*Expertos de la UNAM advierten sobre el Trastorno Dismórfico Corporal
Detrás del deseo de eliminar una arruga, una cicatriz o el acné, suele esconderse una motivación que va más allá de la estética.
Mariblanca Ramos Rocha, profesora de la Facultad de Medicina (FM) de la UNAM, señaló que entre el 75 y el 80 por ciento de las personas que buscan una cirugía plástica cosmética presentan un trastorno dismórfico, una preocupación obsesiva por defectos físicos que resultan imperceptibles para los demás.
La psicología detrás del bisturí
Para la experta en Ciencias Médicas, la primera consulta es crucial. El cirujano no solo debe evaluar la viabilidad física, sino identificar si la razón del procedimiento es una molestia real o psicológica, muchas veces impulsada por la influencia de las redes sociales y los actuales estándares de belleza.
“El cambio de apariencia interviene en la calidad de vida, pero el concepto de belleza actual se orienta hacia patrones rígidos”, explicó Ramos Rocha.
Advirtió que cuando existen factores como depresión (presente en el 12 al 46% de los casos) o trastornos de personalidad (como el obsesivo o el paranoide), las expectativas de los pacientes suelen ser peligrosamente altas.
Responsabilidad médica y ética
Una de las críticas centrales hacia esta disciplina es que se interviene a personas sanas con el único fin de satisfacer un deseo que se transforma en placer. Ante esto, la especialista enfatizó las obligaciones del cirujano:
- Ofrecer asistencia de calidad ante la confianza depositada.
- Aclarar todos los riesgos involucrados.
- Tener la capacidad de objetar el anhelo del pacientesi este no es saludable o realista.
Un fenómeno global: De la “occidentalización” a la presión social
El fenómeno no es exclusivo de México.
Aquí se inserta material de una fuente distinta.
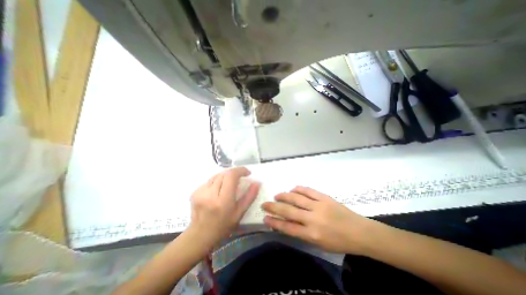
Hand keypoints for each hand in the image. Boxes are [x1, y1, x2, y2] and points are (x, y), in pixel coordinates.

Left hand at [191, 167, 261, 246]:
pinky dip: (217, 181)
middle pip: (224, 173)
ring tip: (229, 184)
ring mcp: (200, 192)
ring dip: (226, 176)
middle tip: (240, 178)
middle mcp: (210, 194)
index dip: (240, 170)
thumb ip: (249, 197)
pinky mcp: (195, 192)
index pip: (231, 176)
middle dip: (234, 173)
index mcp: (223, 200)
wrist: (200, 235)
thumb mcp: (240, 212)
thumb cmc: (223, 225)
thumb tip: (257, 183)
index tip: (247, 173)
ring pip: (217, 175)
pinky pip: (210, 180)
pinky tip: (218, 190)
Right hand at [262, 187, 382, 252]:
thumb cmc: (339, 242)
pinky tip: (292, 189)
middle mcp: (312, 219)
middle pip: (288, 211)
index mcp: (311, 235)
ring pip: (296, 198)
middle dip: (274, 207)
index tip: (265, 218)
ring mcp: (318, 206)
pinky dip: (298, 189)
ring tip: (277, 195)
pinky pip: (308, 191)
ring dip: (284, 196)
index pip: (287, 227)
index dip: (274, 222)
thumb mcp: (319, 244)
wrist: (360, 233)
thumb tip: (288, 224)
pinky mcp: (324, 197)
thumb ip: (302, 234)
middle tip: (265, 204)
Ramos Rocha, académica de Historia y Filosofía de la Medicina, destacó que en América Latina la presión cultural es determinante. Por otro lado, en Asia se observa una tendencia a la “occidentalización” de la fisonomía, ejemplificada en cirugías para agrandar los ojos.
La falta de información, el desánimo o incluso la coacción son factores que empujan a las personas a procedimientos complejos. Por ello, la UNAM subraya la necesidad de entender la cirugía plástica no solo como una herramienta de cambio físico, sino como una intervención que debe buscar, ante todo, el alivio del sufrimiento emocional de forma ética. PdC.